#### Material for this exercise ####

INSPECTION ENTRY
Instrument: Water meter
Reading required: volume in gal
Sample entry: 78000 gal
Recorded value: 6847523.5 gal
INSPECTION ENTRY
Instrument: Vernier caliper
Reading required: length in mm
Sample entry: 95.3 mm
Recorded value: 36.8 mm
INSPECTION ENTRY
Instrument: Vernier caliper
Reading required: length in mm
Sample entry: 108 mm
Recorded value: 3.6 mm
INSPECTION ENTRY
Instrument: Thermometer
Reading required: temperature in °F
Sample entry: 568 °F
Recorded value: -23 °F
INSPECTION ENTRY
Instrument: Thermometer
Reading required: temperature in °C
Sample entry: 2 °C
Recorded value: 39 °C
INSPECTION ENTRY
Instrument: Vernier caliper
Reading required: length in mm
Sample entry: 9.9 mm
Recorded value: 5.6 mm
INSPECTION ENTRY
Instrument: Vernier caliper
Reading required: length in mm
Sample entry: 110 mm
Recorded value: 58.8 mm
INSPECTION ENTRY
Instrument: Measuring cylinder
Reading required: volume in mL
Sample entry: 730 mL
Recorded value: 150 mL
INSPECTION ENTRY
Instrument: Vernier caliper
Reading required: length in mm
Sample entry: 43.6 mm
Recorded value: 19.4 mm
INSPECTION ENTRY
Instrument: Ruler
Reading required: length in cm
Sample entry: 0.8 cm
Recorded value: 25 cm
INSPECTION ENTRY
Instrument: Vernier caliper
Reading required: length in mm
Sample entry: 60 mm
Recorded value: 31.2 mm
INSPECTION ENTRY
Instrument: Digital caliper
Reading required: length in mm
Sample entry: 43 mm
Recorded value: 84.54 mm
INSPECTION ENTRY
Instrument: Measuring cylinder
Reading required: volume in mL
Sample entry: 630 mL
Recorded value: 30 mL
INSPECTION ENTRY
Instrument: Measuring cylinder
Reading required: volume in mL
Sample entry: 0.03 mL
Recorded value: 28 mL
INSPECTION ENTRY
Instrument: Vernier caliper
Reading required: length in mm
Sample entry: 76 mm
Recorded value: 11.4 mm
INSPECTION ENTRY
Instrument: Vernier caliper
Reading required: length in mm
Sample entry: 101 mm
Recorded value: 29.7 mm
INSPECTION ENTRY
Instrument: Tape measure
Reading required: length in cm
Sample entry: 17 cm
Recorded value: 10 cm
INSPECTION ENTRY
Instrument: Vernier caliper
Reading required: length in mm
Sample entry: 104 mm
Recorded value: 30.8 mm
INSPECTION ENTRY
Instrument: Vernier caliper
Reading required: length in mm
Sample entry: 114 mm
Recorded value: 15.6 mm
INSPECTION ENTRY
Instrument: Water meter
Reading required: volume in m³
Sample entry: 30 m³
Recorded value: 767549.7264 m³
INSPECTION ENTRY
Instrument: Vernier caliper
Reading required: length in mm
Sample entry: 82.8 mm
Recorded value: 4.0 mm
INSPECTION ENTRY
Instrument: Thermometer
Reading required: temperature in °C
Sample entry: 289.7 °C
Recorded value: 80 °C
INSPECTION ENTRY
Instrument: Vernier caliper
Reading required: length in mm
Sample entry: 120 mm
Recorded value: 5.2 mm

####

Could you rewrite all the rows above, swapping every "Vernier caliper" for "Vernier gauge" and keeping everything else the same?

INSPECTION ENTRY
Instrument: Water meter
Reading required: volume in gal
Sample entry: 78000 gal
Recorded value: 6847523.5 gal
INSPECTION ENTRY
Instrument: Vernier gauge
Reading required: length in mm
Sample entry: 95.3 mm
Recorded value: 36.8 mm
INSPECTION ENTRY
Instrument: Vernier gauge
Reading required: length in mm
Sample entry: 108 mm
Recorded value: 3.6 mm
INSPECTION ENTRY
Instrument: Thermometer
Reading required: temperature in °F
Sample entry: 568 °F
Recorded value: -23 °F
INSPECTION ENTRY
Instrument: Thermometer
Reading required: temperature in °C
Sample entry: 2 °C
Recorded value: 39 °C
INSPECTION ENTRY
Instrument: Vernier gauge
Reading required: length in mm
Sample entry: 9.9 mm
Recorded value: 5.6 mm
INSPECTION ENTRY
Instrument: Vernier gauge
Reading required: length in mm
Sample entry: 110 mm
Recorded value: 58.8 mm
INSPECTION ENTRY
Instrument: Measuring cylinder
Reading required: volume in mL
Sample entry: 730 mL
Recorded value: 150 mL
INSPECTION ENTRY
Instrument: Vernier gauge
Reading required: length in mm
Sample entry: 43.6 mm
Recorded value: 19.4 mm
INSPECTION ENTRY
Instrument: Ruler
Reading required: length in cm
Sample entry: 0.8 cm
Recorded value: 25 cm
INSPECTION ENTRY
Instrument: Vernier gauge
Reading required: length in mm
Sample entry: 60 mm
Recorded value: 31.2 mm
INSPECTION ENTRY
Instrument: Digital caliper
Reading required: length in mm
Sample entry: 43 mm
Recorded value: 84.54 mm
INSPECTION ENTRY
Instrument: Measuring cylinder
Reading required: volume in mL
Sample entry: 630 mL
Recorded value: 30 mL
INSPECTION ENTRY
Instrument: Measuring cylinder
Reading required: volume in mL
Sample entry: 0.03 mL
Recorded value: 28 mL
INSPECTION ENTRY
Instrument: Vernier gauge
Reading required: length in mm
Sample entry: 76 mm
Recorded value: 11.4 mm
INSPECTION ENTRY
Instrument: Vernier gauge
Reading required: length in mm
Sample entry: 101 mm
Recorded value: 29.7 mm
INSPECTION ENTRY
Instrument: Tape measure
Reading required: length in cm
Sample entry: 17 cm
Recorded value: 10 cm
INSPECTION ENTRY
Instrument: Vernier gauge
Reading required: length in mm
Sample entry: 104 mm
Recorded value: 30.8 mm
INSPECTION ENTRY
Instrument: Vernier gauge
Reading required: length in mm
Sample entry: 114 mm
Recorded value: 15.6 mm
INSPECTION ENTRY
Instrument: Water meter
Reading required: volume in m³
Sample entry: 30 m³
Recorded value: 767549.7264 m³
INSPECTION ENTRY
Instrument: Vernier gauge
Reading required: length in mm
Sample entry: 82.8 mm
Recorded value: 4.0 mm
INSPECTION ENTRY
Instrument: Thermometer
Reading required: temperature in °C
Sample entry: 289.7 °C
Recorded value: 80 °C
INSPECTION ENTRY
Instrument: Vernier gauge
Reading required: length in mm
Sample entry: 120 mm
Recorded value: 5.2 mm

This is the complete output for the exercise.